Lily and I took the high speed train from Taipei to Kaohsiung. Not to go to Kaohsiung, and certainly not to go shopping. We wanted to ride the train. The cars have wide windows, so you get a good view of the scenery. Unfortunately, we didn't get much scenery. Taipei had blaring sunlight. Taichung, in the middle of the country, was cloudy and had obviously rained before we got there. South of Taichung, we sped headlong into a storm. The scenery for half the trip was dark and wet.

The end of the line was Kaohsiung, which has its own MRT system to get from the station to more interesting parts of the city. But it was raining heavily and we knew nothing about Kaohsiung. I'm all for exploring new places, but we could do that in Taipei without a cloud in the sky. After lunch at the shopping mall connected to the station, we went back. This time, we left the gloom and rode into the light.

Thursday, August 17, 2017

Taipei On a Break

Lily and I went to Taipei for a little weekend getaway. It wasn't technically the weekend, but it was a short trip for no real reason. We picked Taipei because it's a quick flight, a relatively inexpensive city, we don't need visas and I wanted to ride a bicycle.

Someone told me that August is the worst time to go to Taipei. That's when it's the hottest, most humid and it's right in the middle of typhoon season. I'm sure that's all true. But we came from Hong Kong. There were no typhoons while we were there, but it felt slightly less humid. The temperature was probably pretty much the same.

This was my fourth trip to Taipei and Lily's second. We've both stayed at a business hotel in Zhongzheng, which is essentially the capital and a major shopping area. I've also stayed in Xinyi, which is downtown and a major shopping area, and Zhongxiao Fuxing, which is a major shopping area in the Da'an District. It's not that we like shopping. There is more than enough of that in Hong Kong. It's that most of the hotels seem to be in the middle of shopping. That's pretty common in East Asia.

This time, we stayed at the Marriott in Zhongshan. There's a lot I don't know about the history of Taipei, but apparently, Zhongshan used to be the main financial district. Then everything moved away to Xinyi and Songshan, and Zhongshan became a bit of a dump. Recently, they've been doing a lot of renovating. It looks like they're trying to bring back international business with new office buildings and, of course, a large shopping mall. There's even a new Marriott Hotel.

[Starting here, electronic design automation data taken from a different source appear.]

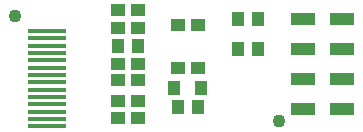
<source format=gts>
G04 EAGLE Gerber RS-274X export*
G75*
%MOMM*%
%FSLAX34Y34*%
%LPD*%
%INSoldermask Top*%
%IPPOS*%
%AMOC8*
5,1,8,0,0,1.08239X$1,22.5*%
G01*
%ADD10R,1.201600X1.101600*%
%ADD11R,1.101600X1.301600*%
%ADD12R,2.101600X1.101600*%
%ADD13R,3.301600X0.451600*%
%ADD14R,1.101600X1.201600*%
%ADD15C,1.101600*%


D10*
X103260Y15240D03*
X120260Y15240D03*
X120260Y29210D03*
X103260Y29210D03*
X120260Y46990D03*
X103260Y46990D03*
X171060Y93980D03*
X154060Y93980D03*
X120260Y91440D03*
X103260Y91440D03*
X171060Y57150D03*
X154060Y57150D03*
X120260Y106680D03*
X103260Y106680D03*
X120260Y60960D03*
X103260Y60960D03*
D11*
X174060Y40640D03*
X151060Y40640D03*
D12*
X293360Y73660D03*
X293360Y22860D03*
X260360Y99060D03*
X260360Y48260D03*
X260360Y22860D03*
X293360Y48260D03*
X260360Y73660D03*
X293360Y99060D03*
D13*
X43160Y7960D03*
X43160Y14160D03*
X43160Y20360D03*
X43160Y26560D03*
X43160Y32760D03*
X43160Y38960D03*
X43160Y45160D03*
X43160Y51360D03*
X43160Y57560D03*
X43160Y63760D03*
X43160Y69960D03*
X43160Y76160D03*
X43160Y82360D03*
X43160Y88560D03*
D14*
X120260Y76200D03*
X103260Y76200D03*
X221860Y73660D03*
X204860Y73660D03*
X221860Y99060D03*
X204860Y99060D03*
X154060Y24130D03*
X171060Y24130D03*
D15*
X16510Y101600D03*
X240030Y12700D03*
M02*

</source>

I've stayed in a lot of business hotels, and they all seem pretty much the same to me. This one was no exception. It had everything you'd expect from a business hotel. That must be what business people want. There are always a lot of amenities I don't care about. Usually when I go to a business hotel, it's either conveniently located/priced or I'm in a place where I don't want to take a risk on the local hotels. I'll always choose a small boutique hotel over a Marriott or Hilton, but you have to do more research with the boutique hotels. You never really know what you're going to get until you check in. With a business hotel, you know what you're getting.

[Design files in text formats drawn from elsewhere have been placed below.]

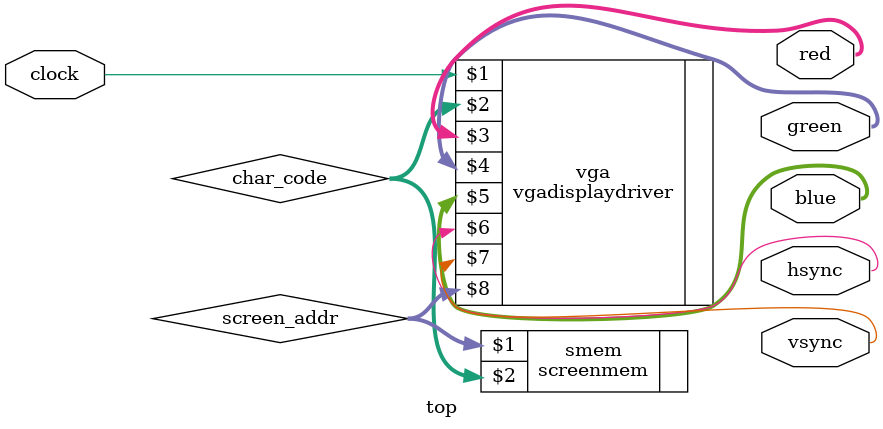
<source format=sv>
`timescale 1ns / 1ps


module top #(
    parameter NumSpr = 4,                   // Number of sprites to encode in Screen Memory
    parameter SABits = 12,                  // Number of bits for screen_address
    parameter NumLoc = 1200                 // Number of locations in Screen Memory
)(
    input wire clock,   
    output wire [3:0] red, green, blue,
    output wire hsync, vsync
    );
    
    wire [$clog2(NumSpr)-1:0] char_code;
    wire [SABits - 1:0] screen_addr;
    
    vgadisplaydriver vga(clock, char_code, red, green, blue, hsync, vsync, screen_addr);    
    screenmem #(NumLoc, $clog2(NumSpr)) smem(screen_addr, char_code);
  
endmodule

</source>
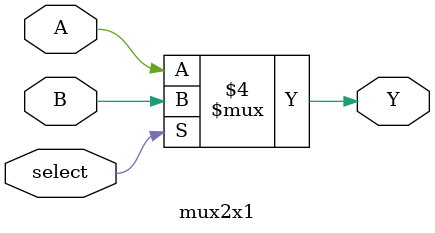
<source format=sv>
module mux2x1 (
    input logic A,
    input logic B,
    input logic select,
    output logic Y
);
    always_comb begin
        if (select == 1'b0)
            Y = A;
        else
            Y = B;
    end
endmodule

</source>
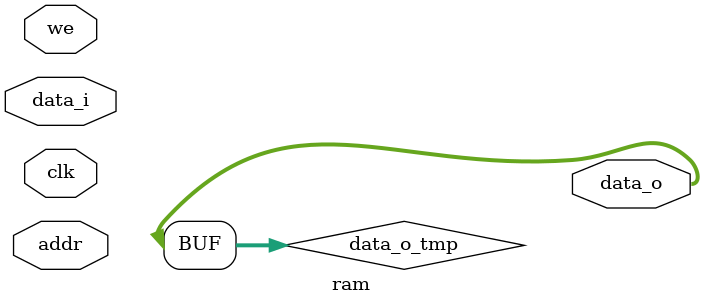
<source format=v>
/*
*
* Copyright (c) 2021-2022 smikkelsen@hotmail.se
*
*
*
* This program is free software: you can redistribute it and/or modify
* it under the terms of the GNU General Public License as published by
* the Free Software Foundation, either version 3 of the License, or
* (at your option) any later version.
*
* This program is distributed in the hope that it will be useful,
* but WITHOUT ANY WARRANTY; without even the implied warranty of
* MERCHANTABILITY or FITNESS FOR A PARTICULAR PURPOSE.  See the
* GNU General Public License for more details.
*
* You should have received a copy of the GNU General Public License
* along with this program.  If not, see <http://www.gnu.org/licenses/>.
* 
*/

// Butterfky for FFT module
module ram #(
	parameter ADDR_SZ = 8,
	parameter DATA_SZ = 8,
	parameter MEM_SZ =  2**10
	) (
	input wire clk,
	input wire [ADDR_SZ-1:0] addr,
	input wire [DATA_SZ-1:0] data_i,
	output wire [DATA_SZ-1:0] data_o,
	input wire we

	);	


	reg [DATA_SZ-1:0] ram[MEM_SZ-1:0];	
	reg [DATA_SZ-1:0] data_o_tmp;
	
	
	always @(posedge clk )
		begin
			if (we )
				begin
					ram[addr] <= data_i;
				end
		end

	assign data_o = data_o_tmp;
	
endmodule


</source>
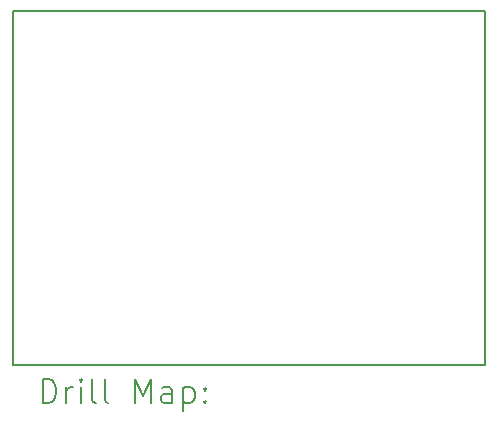
<source format=gbr>
%TF.GenerationSoftware,KiCad,Pcbnew,8.0.2*%
%TF.CreationDate,2024-05-26T22:22:25+02:00*%
%TF.ProjectId,ESP-Logger-HW,4553502d-4c6f-4676-9765-722d48572e6b,rev?*%
%TF.SameCoordinates,Original*%
%TF.FileFunction,Drillmap*%
%TF.FilePolarity,Positive*%
%FSLAX45Y45*%
G04 Gerber Fmt 4.5, Leading zero omitted, Abs format (unit mm)*
G04 Created by KiCad (PCBNEW 8.0.2) date 2024-05-26 22:22:25*
%MOMM*%
%LPD*%
G01*
G04 APERTURE LIST*
%ADD10C,0.150000*%
%ADD11C,0.200000*%
G04 APERTURE END LIST*
D10*
X2000000Y-5000000D02*
X2000000Y-2000000D01*
X2000000Y-2000000D02*
X6000000Y-2000000D01*
X6000000Y-2000000D02*
X6000000Y-5000000D01*
X6000000Y-5000000D02*
X2000000Y-5000000D01*
D11*
X2253277Y-5318984D02*
X2253277Y-5118984D01*
X2253277Y-5118984D02*
X2300896Y-5118984D01*
X2300896Y-5118984D02*
X2329467Y-5128508D01*
X2329467Y-5128508D02*
X2348515Y-5147555D01*
X2348515Y-5147555D02*
X2358039Y-5166603D01*
X2358039Y-5166603D02*
X2367563Y-5204698D01*
X2367563Y-5204698D02*
X2367563Y-5233270D01*
X2367563Y-5233270D02*
X2358039Y-5271365D01*
X2358039Y-5271365D02*
X2348515Y-5290412D01*
X2348515Y-5290412D02*
X2329467Y-5309460D01*
X2329467Y-5309460D02*
X2300896Y-5318984D01*
X2300896Y-5318984D02*
X2253277Y-5318984D01*
X2453277Y-5318984D02*
X2453277Y-5185650D01*
X2453277Y-5223746D02*
X2462801Y-5204698D01*
X2462801Y-5204698D02*
X2472324Y-5195174D01*
X2472324Y-5195174D02*
X2491372Y-5185650D01*
X2491372Y-5185650D02*
X2510420Y-5185650D01*
X2577086Y-5318984D02*
X2577086Y-5185650D01*
X2577086Y-5118984D02*
X2567563Y-5128508D01*
X2567563Y-5128508D02*
X2577086Y-5138031D01*
X2577086Y-5138031D02*
X2586610Y-5128508D01*
X2586610Y-5128508D02*
X2577086Y-5118984D01*
X2577086Y-5118984D02*
X2577086Y-5138031D01*
X2700896Y-5318984D02*
X2681848Y-5309460D01*
X2681848Y-5309460D02*
X2672324Y-5290412D01*
X2672324Y-5290412D02*
X2672324Y-5118984D01*
X2805658Y-5318984D02*
X2786610Y-5309460D01*
X2786610Y-5309460D02*
X2777086Y-5290412D01*
X2777086Y-5290412D02*
X2777086Y-5118984D01*
X3034229Y-5318984D02*
X3034229Y-5118984D01*
X3034229Y-5118984D02*
X3100896Y-5261841D01*
X3100896Y-5261841D02*
X3167562Y-5118984D01*
X3167562Y-5118984D02*
X3167562Y-5318984D01*
X3348515Y-5318984D02*
X3348515Y-5214222D01*
X3348515Y-5214222D02*
X3338991Y-5195174D01*
X3338991Y-5195174D02*
X3319943Y-5185650D01*
X3319943Y-5185650D02*
X3281848Y-5185650D01*
X3281848Y-5185650D02*
X3262801Y-5195174D01*
X3348515Y-5309460D02*
X3329467Y-5318984D01*
X3329467Y-5318984D02*
X3281848Y-5318984D01*
X3281848Y-5318984D02*
X3262801Y-5309460D01*
X3262801Y-5309460D02*
X3253277Y-5290412D01*
X3253277Y-5290412D02*
X3253277Y-5271365D01*
X3253277Y-5271365D02*
X3262801Y-5252317D01*
X3262801Y-5252317D02*
X3281848Y-5242793D01*
X3281848Y-5242793D02*
X3329467Y-5242793D01*
X3329467Y-5242793D02*
X3348515Y-5233270D01*
X3443753Y-5185650D02*
X3443753Y-5385650D01*
X3443753Y-5195174D02*
X3462801Y-5185650D01*
X3462801Y-5185650D02*
X3500896Y-5185650D01*
X3500896Y-5185650D02*
X3519943Y-5195174D01*
X3519943Y-5195174D02*
X3529467Y-5204698D01*
X3529467Y-5204698D02*
X3538991Y-5223746D01*
X3538991Y-5223746D02*
X3538991Y-5280889D01*
X3538991Y-5280889D02*
X3529467Y-5299936D01*
X3529467Y-5299936D02*
X3519943Y-5309460D01*
X3519943Y-5309460D02*
X3500896Y-5318984D01*
X3500896Y-5318984D02*
X3462801Y-5318984D01*
X3462801Y-5318984D02*
X3443753Y-5309460D01*
X3624705Y-5299936D02*
X3634229Y-5309460D01*
X3634229Y-5309460D02*
X3624705Y-5318984D01*
X3624705Y-5318984D02*
X3615182Y-5309460D01*
X3615182Y-5309460D02*
X3624705Y-5299936D01*
X3624705Y-5299936D02*
X3624705Y-5318984D01*
X3624705Y-5195174D02*
X3634229Y-5204698D01*
X3634229Y-5204698D02*
X3624705Y-5214222D01*
X3624705Y-5214222D02*
X3615182Y-5204698D01*
X3615182Y-5204698D02*
X3624705Y-5195174D01*
X3624705Y-5195174D02*
X3624705Y-5214222D01*
M02*

</source>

Taipei probably has some great boutique hotels, but I didn't feel like looking around too much for this trip. The first time I went to Taipei, I stayed at the Home Hotel. That was a quiet boutique hotel in a loud neighborhood, and the best hotel I've been to in Taipei. So far.

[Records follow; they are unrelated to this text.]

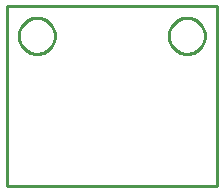
<source format=gbr>
G04 EAGLE Gerber RS-274X export*
G75*
%MOMM*%
%FSLAX34Y34*%
%LPD*%
%IN*%
%IPPOS*%
%AMOC8*
5,1,8,0,0,1.08239X$1,22.5*%
G01*
%ADD10C,0.254000*%


D10*
X0Y0D02*
X177800Y0D01*
X177800Y152400D01*
X0Y152400D01*
X0Y0D01*
X40640Y126456D02*
X40562Y125370D01*
X40407Y124292D01*
X40176Y123229D01*
X39869Y122184D01*
X39489Y121164D01*
X39037Y120174D01*
X38515Y119219D01*
X37926Y118303D01*
X37274Y117431D01*
X36561Y116609D01*
X35791Y115839D01*
X34969Y115126D01*
X34097Y114474D01*
X33181Y113885D01*
X32226Y113363D01*
X31236Y112911D01*
X30216Y112531D01*
X29171Y112224D01*
X28108Y111993D01*
X27030Y111838D01*
X25944Y111760D01*
X24856Y111760D01*
X23770Y111838D01*
X22692Y111993D01*
X21629Y112224D01*
X20584Y112531D01*
X19564Y112911D01*
X18574Y113363D01*
X17619Y113885D01*
X16703Y114474D01*
X15831Y115126D01*
X15009Y115839D01*
X14239Y116609D01*
X13526Y117431D01*
X12874Y118303D01*
X12285Y119219D01*
X11763Y120174D01*
X11311Y121164D01*
X10931Y122184D01*
X10624Y123229D01*
X10393Y124292D01*
X10238Y125370D01*
X10160Y126456D01*
X10160Y127544D01*
X10238Y128630D01*
X10393Y129708D01*
X10624Y130771D01*
X10931Y131816D01*
X11311Y132836D01*
X11763Y133826D01*
X12285Y134781D01*
X12874Y135697D01*
X13526Y136569D01*
X14239Y137391D01*
X15009Y138161D01*
X15831Y138874D01*
X16703Y139526D01*
X17619Y140115D01*
X18574Y140637D01*
X19564Y141089D01*
X20584Y141469D01*
X21629Y141776D01*
X22692Y142007D01*
X23770Y142162D01*
X24856Y142240D01*
X25944Y142240D01*
X27030Y142162D01*
X28108Y142007D01*
X29171Y141776D01*
X30216Y141469D01*
X31236Y141089D01*
X32226Y140637D01*
X33181Y140115D01*
X34097Y139526D01*
X34969Y138874D01*
X35791Y138161D01*
X36561Y137391D01*
X37274Y136569D01*
X37926Y135697D01*
X38515Y134781D01*
X39037Y133826D01*
X39489Y132836D01*
X39869Y131816D01*
X40176Y130771D01*
X40407Y129708D01*
X40562Y128630D01*
X40640Y127544D01*
X40640Y126456D01*
X167640Y126456D02*
X167562Y125370D01*
X167407Y124292D01*
X167176Y123229D01*
X166869Y122184D01*
X166489Y121164D01*
X166037Y120174D01*
X165515Y119219D01*
X164926Y118303D01*
X164274Y117431D01*
X163561Y116609D01*
X162791Y115839D01*
X161969Y115126D01*
X161097Y114474D01*
X160181Y113885D01*
X159226Y113363D01*
X158236Y112911D01*
X157216Y112531D01*
X156171Y112224D01*
X155108Y111993D01*
X154030Y111838D01*
X152944Y111760D01*
X151856Y111760D01*
X150770Y111838D01*
X149692Y111993D01*
X148629Y112224D01*
X147584Y112531D01*
X146564Y112911D01*
X145574Y113363D01*
X144619Y113885D01*
X143703Y114474D01*
X142831Y115126D01*
X142009Y115839D01*
X141239Y116609D01*
X140526Y117431D01*
X139874Y118303D01*
X139285Y119219D01*
X138763Y120174D01*
X138311Y121164D01*
X137931Y122184D01*
X137624Y123229D01*
X137393Y124292D01*
X137238Y125370D01*
X137160Y126456D01*
X137160Y127544D01*
X137238Y128630D01*
X137393Y129708D01*
X137624Y130771D01*
X137931Y131816D01*
X138311Y132836D01*
X138763Y133826D01*
X139285Y134781D01*
X139874Y135697D01*
X140526Y136569D01*
X141239Y137391D01*
X142009Y138161D01*
X142831Y138874D01*
X143703Y139526D01*
X144619Y140115D01*
X145574Y140637D01*
X146564Y141089D01*
X147584Y141469D01*
X148629Y141776D01*
X149692Y142007D01*
X150770Y142162D01*
X151856Y142240D01*
X152944Y142240D01*
X154030Y142162D01*
X155108Y142007D01*
X156171Y141776D01*
X157216Y141469D01*
X158236Y141089D01*
X159226Y140637D01*
X160181Y140115D01*
X161097Y139526D01*
X161969Y138874D01*
X162791Y138161D01*
X163561Y137391D01*
X164274Y136569D01*
X164926Y135697D01*
X165515Y134781D01*
X166037Y133826D01*
X166489Y132836D01*
X166869Y131816D01*
X167176Y130771D01*
X167407Y129708D01*
X167562Y128630D01*
X167640Y127544D01*
X167640Y126456D01*
M02*

</source>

One of the Marriott's amenities that I did care about was the swimming pool. My apartment building has a pool, but it's been under renovation for a while, and public swimming pools are not an option around here. There are plenty of them, but once you've seen people use them as toilets, they're far less attractive. The Marriott's lap pool wasn't big, but it was good for swimming laps. I don't know if people are less likely to soil a swimming pool in a hotel because you get a better class of people in a place where you have to pay more or if it's simply more fashionable to shit in public pools. Either way, the Marriott's pool was clean. It was on the roof, but always protected by shade whenever we went. That's important in a city like Taipei.